Challenge, Choice, Creativity, Constraints……Innovation

Challenge, Choice, Creativity, Constraints……Innovation

A snippet of dialogue that occurred multiple times over the last three weeks:  I had challenged my 6th grade TIDE (Technology, Innovation, Design and Engineering) students to design, engineer and showcase something that would inspire and/or impact another person.  Individually or in small groups, they had come up with some great ideas including light-up slime, a website to help people find and donate to credible charities and R.’s idea that involved designing and building a moving vehicle that younger kids could experiment and play with.

The students, using design thinking, began by empathizing with the end user of the product they had decided to create.  After ideating and zeroing in one idea, they were now building their first prototypes and R. was struggling.  In all of our design challenges, there are criteria and constraints.  I believe that constraint begets creativity and innovation.  In this particular challenge, because so many ideas were being pursued, the primary constraint I gave the students was that they needed to create their prototype/s using things that they could find in our room.  I had one motor in the classroom, this was R.’s sticking point.

In his daily productivity logs, R. let me know again and again that he would not be able to successfully create the moving vehicle that he had envisioned unless he had many more motors.  
Four days into the challenge, I almost gave in but then I reminded myself of what happens when we have constraints.  We are forced to get creative.  We are compelled to get innovative.  We are pushed to think more deeply.  And as a result, we often create/develop something that is better, or at least really different, than we originally intended.  I stood strong and kept encouraging him.  Day 6 – Breakthrough!

After being stuck for 6 days, R. figured out a solution.  He spent the next 5 days tweaking and testing and tweaking and testing his prototype until he was satisfied.  When he showcased his work, his smile stretched from ear to ear.  He was so proud that he, on his own, persevered through his struggles and was able to create a final product that met his original criteria.

Merriam-Webster defines a constraint as “the state of being checked, restricted, or compelled to avoid or perform some action”.  Constraints, at least in the minds of my middle school learners,are often perceived as a negative; things to avoid if at all possible.  After a year of multiple design challenges, each with their own criteria and constraints, I have a deeper understanding of the power of constraints.  Constraints can be an avenue to help learners open their minds, get their creative juices flowing and think differently and deeper.  When paired with choice, constraints push learners to be innovative.  Constraints are uncomfortable though and can be met with resistance.   As the learning facilitator, it is critical to create an environment where learners feel free to take risks while receiving encouragement, support, feedback, time and in some cases, scaffolding, to break through their self imposed walls and become problem solving innovators.  Constraints become the wings that allow a learner to fly.

                                                                                     Photo Credit:  Kyle Szegedi (Unsplash)
I’d love to hear how others embed and entwine constraints into learning opportunities.  How do your students respond?  What challenges have you faced?  What successes have you seen?

4 Replies to “Challenge, Choice, Creativity, Constraints……Innovation”

  1. This is a great reminder to us, personally, as well – constraints are opportunities to be creative and innovative!

    I often see my students in the "just ask the teacher" mindset for solving problems – it definitely takes some prompting at first for them to get out of that and think creatively about how to problem-solve.
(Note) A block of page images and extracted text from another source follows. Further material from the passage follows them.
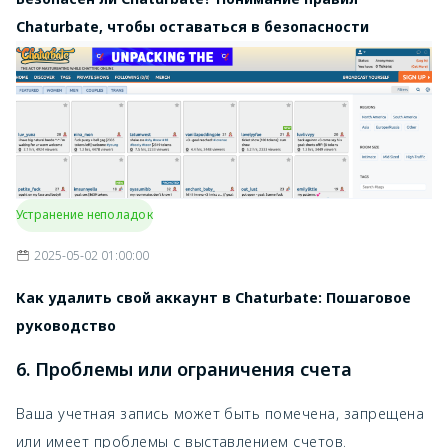
Chaturbate, чтобы оставаться в безопасности
Устранение неполадок
2025-05-02 01:00:00
Как удалить свой аккаунт в Chaturbate: Пошаговое
руководство
6. Проблемы или ограничения счета
Ваша учетная запись может быть помечена, запрещена
или имеет проблемы с выставлением счетов.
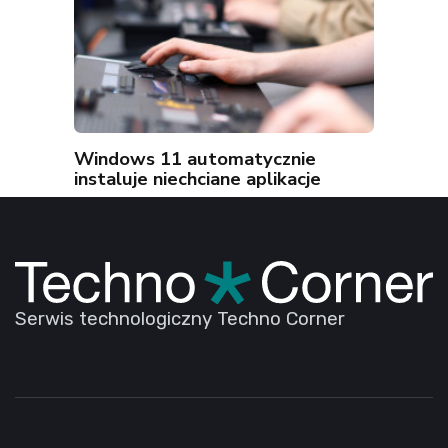
Windows 11 automatycznie
instaluje niechciane aplikacje
Serwis technologiczny Techno Corner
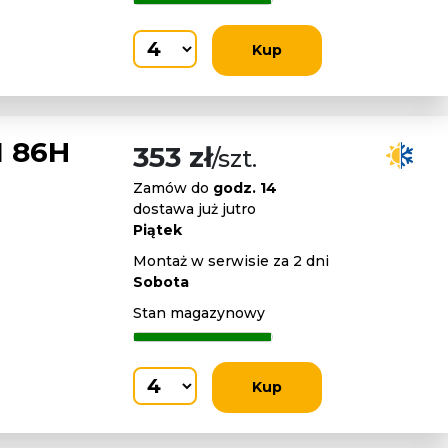
Kup
 86H
353 zł
/szt.
Zamów do
godz. 14
dostawa już jutro
Piątek
Montaż w serwisie za 2 dni
Sobota
Stan magazynowy
Kup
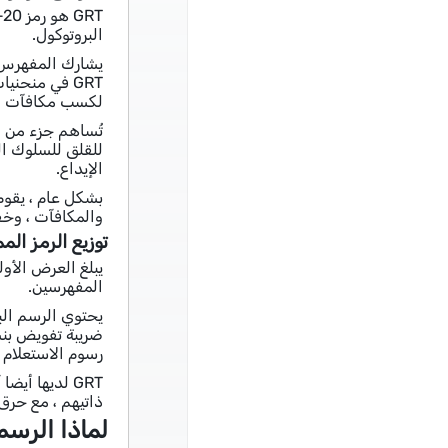
البروتوكول.
لكسب مكافآت الفهرسة د
للقلق للسلوك ال
الإيداع.
والمكافآت ، وخ
توزيع الرمز المم
المفهرسين.
رسوم الاستعلام 
ذاتيهم ، مع حرق
لماذا الرسم البيان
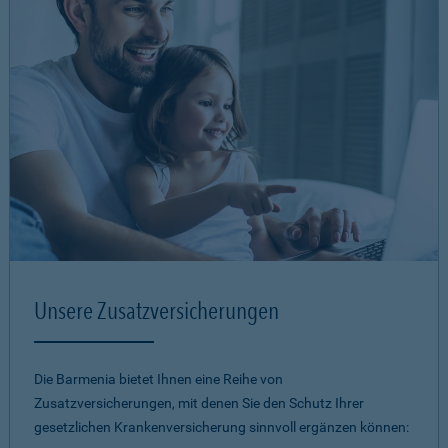
Unsere Zusatzversicherungen
Die Barmenia bietet Ihnen eine Reihe von
Zusatzversicherungen, mit denen Sie den Schutz Ihrer
gesetzlichen Krankenversicherung sinnvoll ergänzen können:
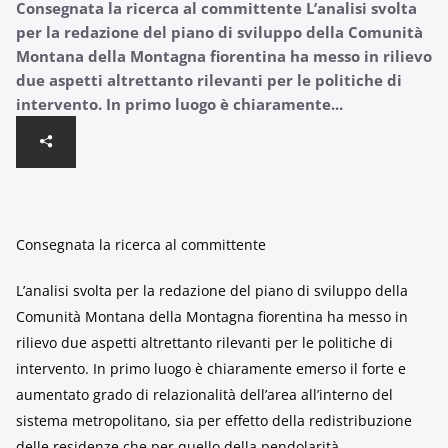
Consegnata la ricerca al committente L’analisi svolta
per la redazione del piano di sviluppo della Comunità
Montana della Montagna fiorentina ha messo in rilievo
due aspetti altrettanto rilevanti per le politiche di
intervento. In primo luogo è chiaramente...
Consegnata la ricerca al committente
L’analisi svolta per la redazione del piano di sviluppo della
Comunità Montana della Montagna fiorentina ha messo in
rilievo due aspetti altrettanto rilevanti per le politiche di
intervento. In primo luogo è chiaramente emerso il forte e
aumentato grado di relazionalità dell’area all’interno del
sistema metropolitano, sia per effetto della redistribuzione
delle residenze che per quello della pendolarità.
When they do, though, that pride is evident!

  2. Great example of constraints eliciting creative thinking! As a dance teacher I task students with creating as many compositions as possible with only three movements and two choreographic skills, which has infinite outcomes. As they get into version six or seven they really start to push past frustration and start making more mature responses.

    1. When I really started to think about the power of constraints, it kind of blew my mind a little bit. At the end of the day, it’s all about problem solving. I love the idea of a composition limited to 3 movements and 2 skills leading to an infinite series of outcomes! I also agree that experiencing frustration (ie – the “wall”) is an important component of breaking through barriers to push our thinking. Thanks for reading and participating Tim!